SUPHI (Social Science and Urban Public Health Institute) is a collaboration from across and beyond King’s College London. We aim to bring insights from social theory to bear on urgent questions in public health and to develop inter-disciplinary methods for responding to these.
A shared aim is to develop pragmatic, empirically mindful approaches to problems that are emerging in the everyday conduct of public health. Innovative theory and methods are needed to address ‘real world’ public health challenges. Rather than grand solutions or technical fixes, we will foster new ways of approaching these by bringing together ‘theory’ and ‘practice’.
Our over-arching research questions include:
- How do different urban forms shape health? How does the city ‘get under the skin’ of those who live in it?
- How does city governance foster (or not) citizenship and participation?
- What are the roles of digital and other technologies in configuring urban health?
- How are local neighbourhoods experienced in a globalised world?
Judith Green is Professor of Sociology of Health in the School of Population Health & Environmental Sciences. She has researched and published widely on qualitative methods, transport and health, risk and professions. Her current research interests are in critical public health, mobility & health, and methodologies for evaluation.

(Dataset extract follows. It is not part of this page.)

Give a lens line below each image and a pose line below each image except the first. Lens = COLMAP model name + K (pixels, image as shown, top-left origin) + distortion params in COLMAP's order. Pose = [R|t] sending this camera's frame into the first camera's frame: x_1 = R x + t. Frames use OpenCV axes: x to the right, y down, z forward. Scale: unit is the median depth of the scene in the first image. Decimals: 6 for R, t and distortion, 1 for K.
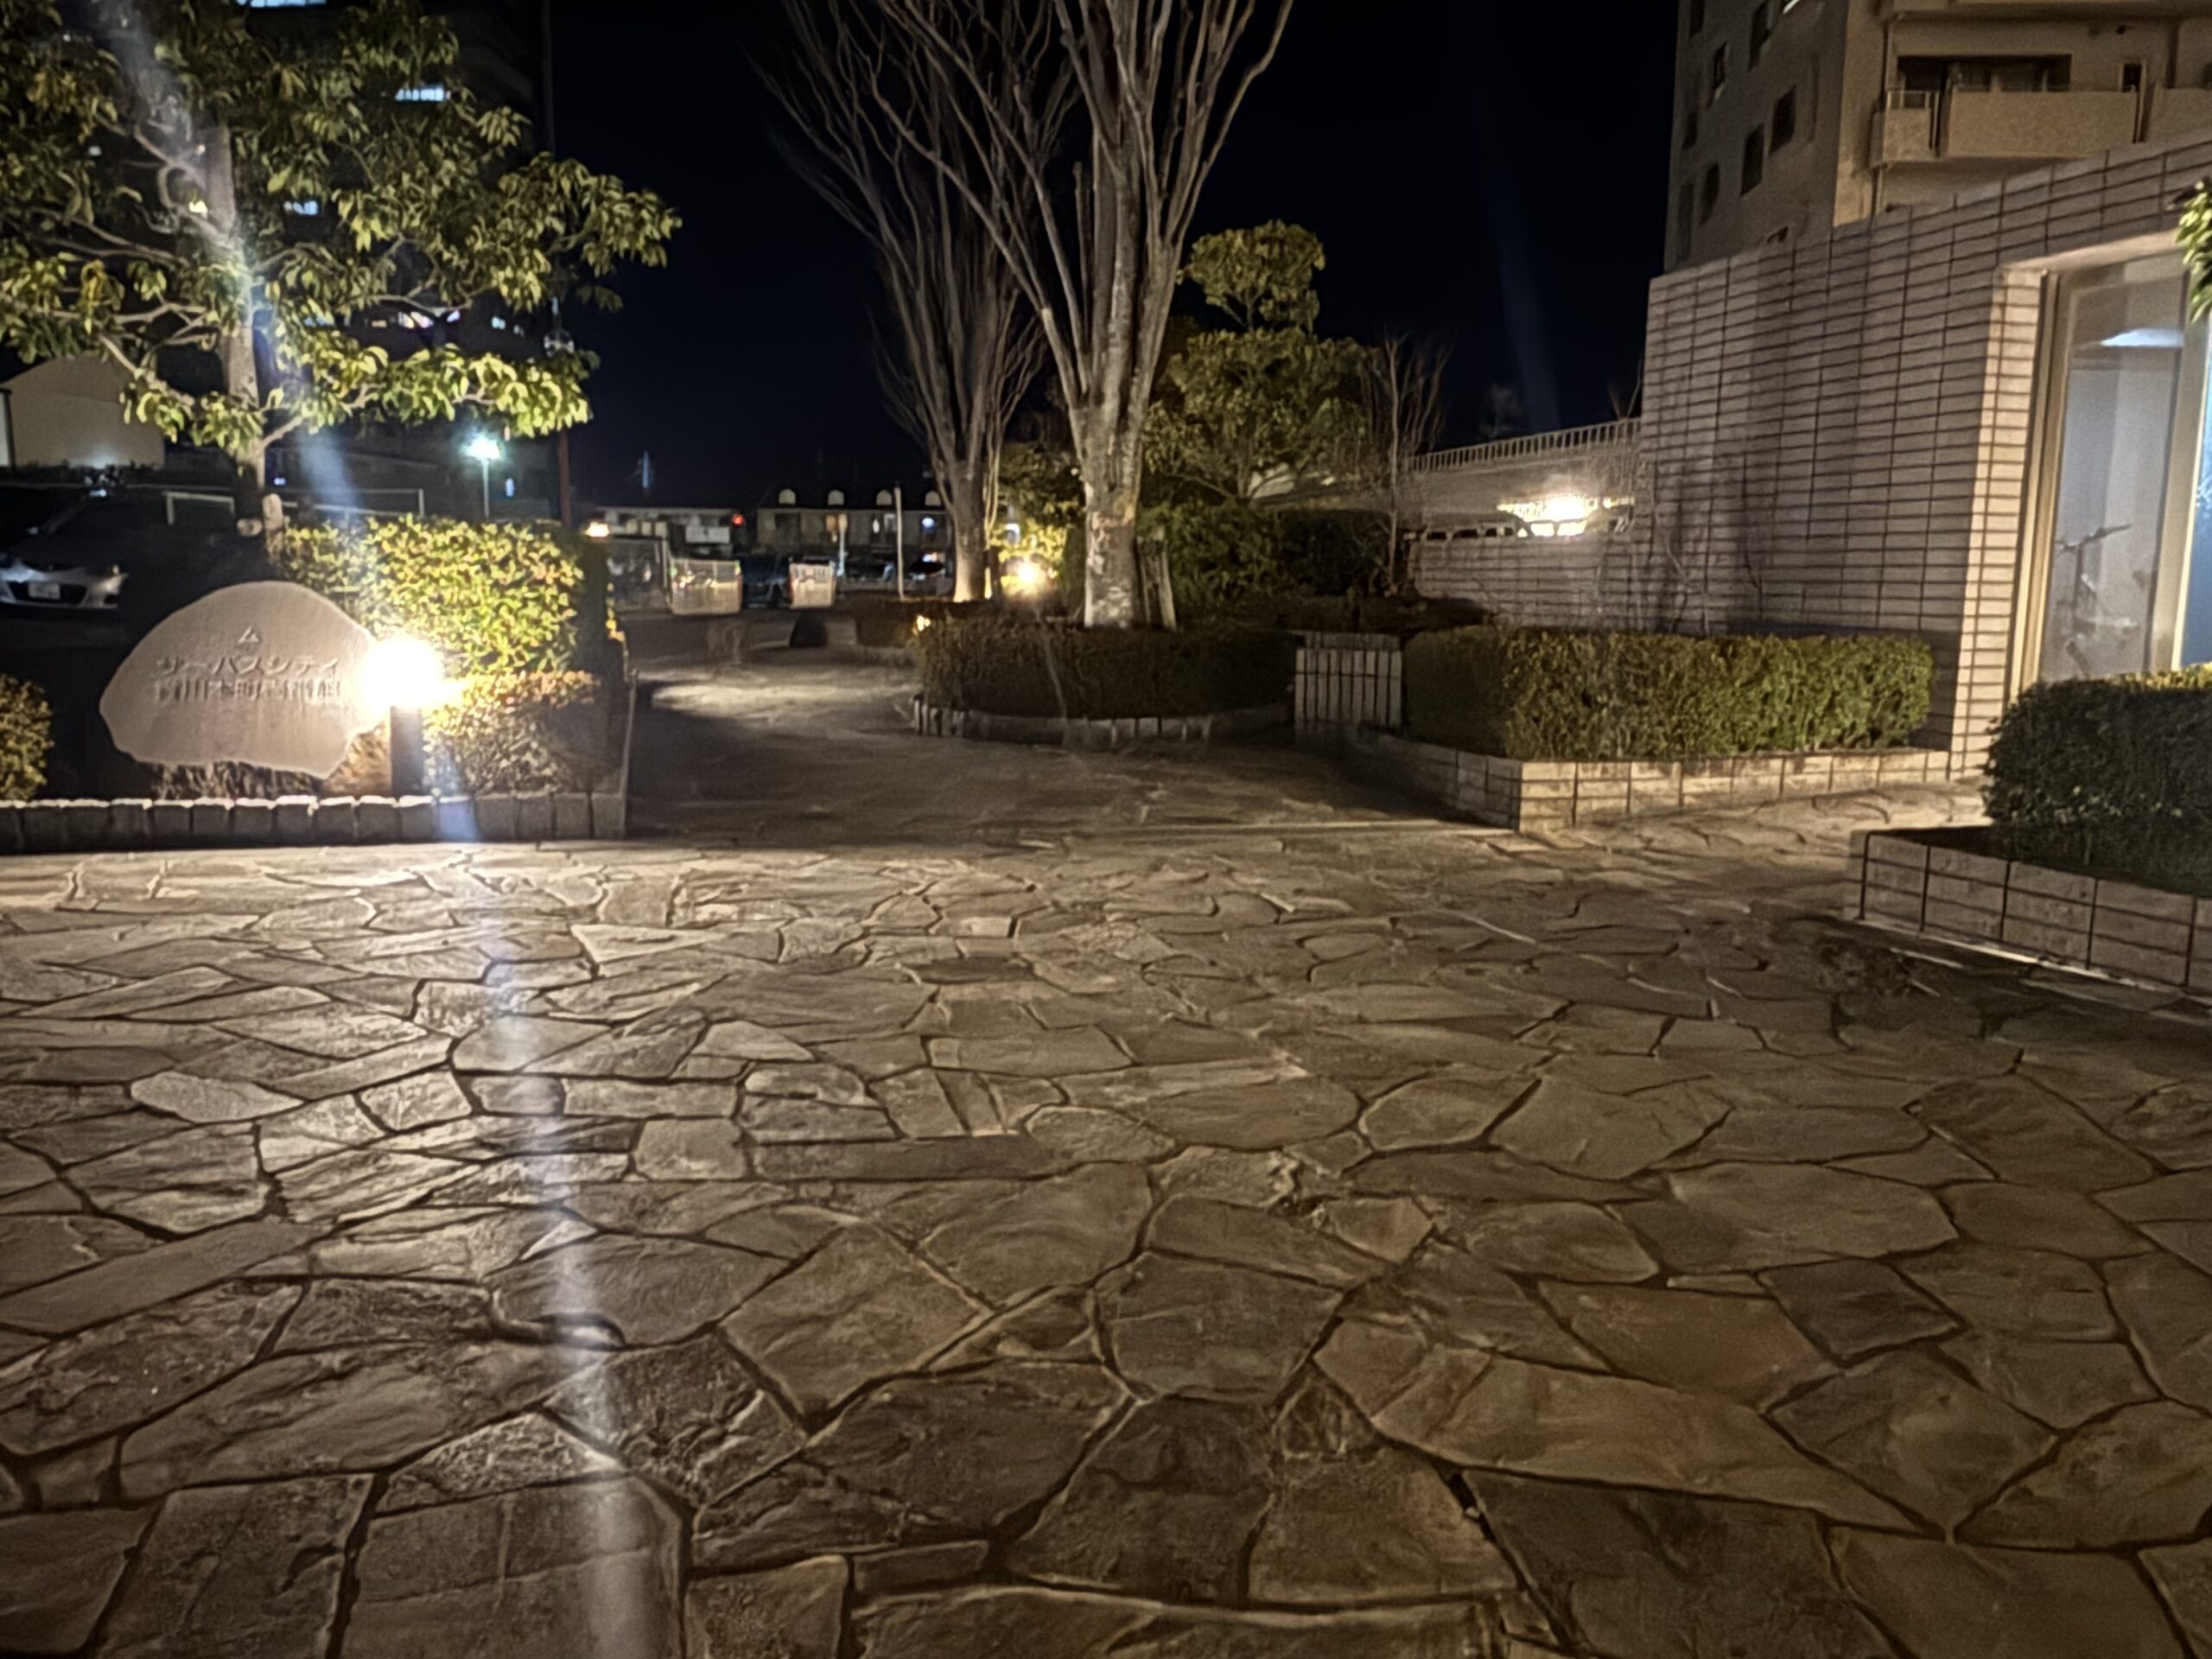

Stephani Hatch combines her background in sociology and psychiatric epidemiology as a Reader at the Institute of Psychiatry, Psychology & Neuroscience. Her research focuses on urban mental health and inequalities in health and health service use. She also leads the Health Inequalities Research Network (HERON) for public and service user engagement in the local community.
Nikolas Rose is Professor of Sociology in the Department of Global Health and Social Medicine at Kings College London which he founded in 2012. He is a social and political theorist, with a particular focus on questions of political power, mental health, psychiatry and neuroscience. His most recent books include The Politics of Life Itself: Biomedicine, Power, and Subjectivity in the Twenty-First Century (2007); Governing The Present (with Peter Miller, 2008) and Neuro: The New Brain Sciences and the Management of the Mind (with Joelle Abi-Rached, 2013). His current work seeks to develop new relations between the social sciences and the life sciences, partly through research on mental health, migration and megacities: his forthcoming book The Urban Brain: Living in the Neurosocial City (with Des Fitzgerald) will be published by Princeton University Press in 2018. His long overdue book on Our Psychiatric Future? was published by Polity Press in 2018.